システムで起こっていることを、「どこで」「なぜ」のレベルまで深く洞察できるような指標、仕組みといった感じでしょうか。
ちなみに書籍では、オブザーバビリティを、「メトリクス」「ログ」「トレース」の3本柱で説明することには否定的です。ただし、現在のところ多くの監視ツールはこの3本柱を取り入れていますし、対象のシステムを適切に理解する目的をそれなければ、オブザーバビリティを高める方法について、3本柱で整理していくのも悪くないのではないかと私は感じています。
では、話を戻して、オブザーバビリティについて話を続けます。
なぜオブザーバビリティが必要なのか?
従来、システム監視はメトリクスを用いて行われてきました。そのなかで、なぜ最近はオブザーバビリティの必要性が叫ばれるようになってきたのでしょうか。
メトリクスを用いたモニタリングの限界
長く使われてきたメトリクスによるモニタリングには、つぎのような限界が指摘されています。
- メトリクスや閾値は過去に経験済みの問題を前提に作られており、予測できない問題には対応できない
- データと原因の関連性が薄いため、トラブルシューティングには、過去の事例や一番長くチームにいる人の直感が頼り
- データを個別のリクエストレベルにまで細分化して調査することが出来ない
分散システムではオブザーバビリティを導入しないと大変
システムの構成がシンプルであったころは、それでも運用できたかもしれません。
ですが近年は、クラウドネイティブのインフラサービスの導入が急速に進み、マイクロサービス、サーバーレス、コンテナといった分散システムが普及しつつあります。この分散システムでイベントをその発生源まで追跡するには、クラウド、オンプレミス、またはその両方の環境で実行されている何千ものプロセスを調査する必要があります。
いままでの監視手法とツールでは、こういった分散アーキテクチャの通信経路や相互依存関係を追跡するのはかなり難しいことです。
このような問題に対処するために、オブザーバビリティの必要性が高まってきたのです。
オブザーバビリティはどのように実現するのか?
オブザーバビリティの実現については、以下のような技術的要件があります。
- イベントに、ユニークIDや実行時間などのコンテキストを含めて、構造化イベントとしてデータを取得する
- 分散トレースを計装(instrumentation)し、あらゆるイベントをトレースとしてつなぐ
- 経験に頼らないイベント解析とその自動化
中身まで書いてしまうと壮大になってしまうので、箇条書きくらいにしておきます。。
最後に、オブザーバビリティにおいて重要な考え方である、カーディナリティとディメンションについて説明して終わりにしたいと思います。

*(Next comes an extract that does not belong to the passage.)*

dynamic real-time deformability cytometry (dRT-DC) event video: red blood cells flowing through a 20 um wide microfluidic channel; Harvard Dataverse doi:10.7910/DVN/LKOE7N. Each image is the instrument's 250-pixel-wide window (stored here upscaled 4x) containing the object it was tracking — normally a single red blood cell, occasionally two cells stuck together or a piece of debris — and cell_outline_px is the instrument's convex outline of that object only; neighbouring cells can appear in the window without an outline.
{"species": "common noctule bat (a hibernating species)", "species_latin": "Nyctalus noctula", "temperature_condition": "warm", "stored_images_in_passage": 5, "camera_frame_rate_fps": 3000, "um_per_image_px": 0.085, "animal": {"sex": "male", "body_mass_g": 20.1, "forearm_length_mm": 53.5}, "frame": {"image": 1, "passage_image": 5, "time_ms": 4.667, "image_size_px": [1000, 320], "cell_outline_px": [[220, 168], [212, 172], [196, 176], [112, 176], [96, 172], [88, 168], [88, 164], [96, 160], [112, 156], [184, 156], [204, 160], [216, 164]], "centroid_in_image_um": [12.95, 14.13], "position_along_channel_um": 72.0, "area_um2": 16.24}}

さきに述べた通り、書籍「オブザーバビリティ・エンジニアリング」は、「メトリクス」「ログ」「トレース」の3本柱を否定していますが、「もしオブザーバビリティの3本柱を持たなければいけないとしたら、それは『高いカーディナリティ』、『高いディメンション』、『探索可能性をサポートするツール』であるべき」としているので、とても重要ということですね。
カーディナリティの役割
カーディナリティとは、集合に含まれるデータの値の一意性を表します。理想的なのは、カーディナリティが高いことです。
例えば、1億件のユーザレコードの中では、一つ一つのレコードに一意の識別子(UUID)をつけておけばそれは可能な限り高いカーディナリティといえます。逆に、性別や、人間であることなどは高いカーディナリティとはいえないですよね。
高いカーディナリティは、システムのデバッグや理解のためにデータを特定する場面で力を発揮します。また、高いカーディナリティは低いカーディナリティにダウングレードすることも可能です(例えば、姓の頭文字でまとめるなど)が、その逆はできません。
高いカーディナリティでデータをクエリ出来るようにすることで、未知の事象の探索がより行いやすくなるのです。
ディメンションの役割
ディメンションは、データ内のキーの数を意味します。ディメンションに関しても高いほど良いです。つまり、あるイベントは、それによって切り刻める何百、何千ものキーバリューのペアを持っていることが理想とされます(この状態を、「イベントが任意に幅広い」と表現する)。
例えば、あるイベントスキーマがtime、app、host、user、endpoint、statusの6つのディメンションを持っているとします。そうすると、「userがfooで、過去30分間に発生した、すべての502エラー」だったり、「appがbazで、endpointが/paymentsのリクエストを、どのホストから送信されたかを含めて」のようなものを取得できます。
もっと高いディメンションを持つことで、アプリケーション動作の隠れたパターンやリクエストの高度な相関関係を見つけられる可能性が高くなります。
所感
オブザーバビリティについて、最初は聞いたこともない言葉でした。そのため、単語の意味がスッと入ってこず苦労しました。
ネット上には情報があふれていますが、書籍を読んで、カーディナリティやディメンションの概念に触れられたのは収穫でした。ただ、実運用に当てはめてのイメージはまだあまり出来ていません。
現在Datadogを用いて、ハンズオンなども実施しているので、またその記事なども書けたらと思います。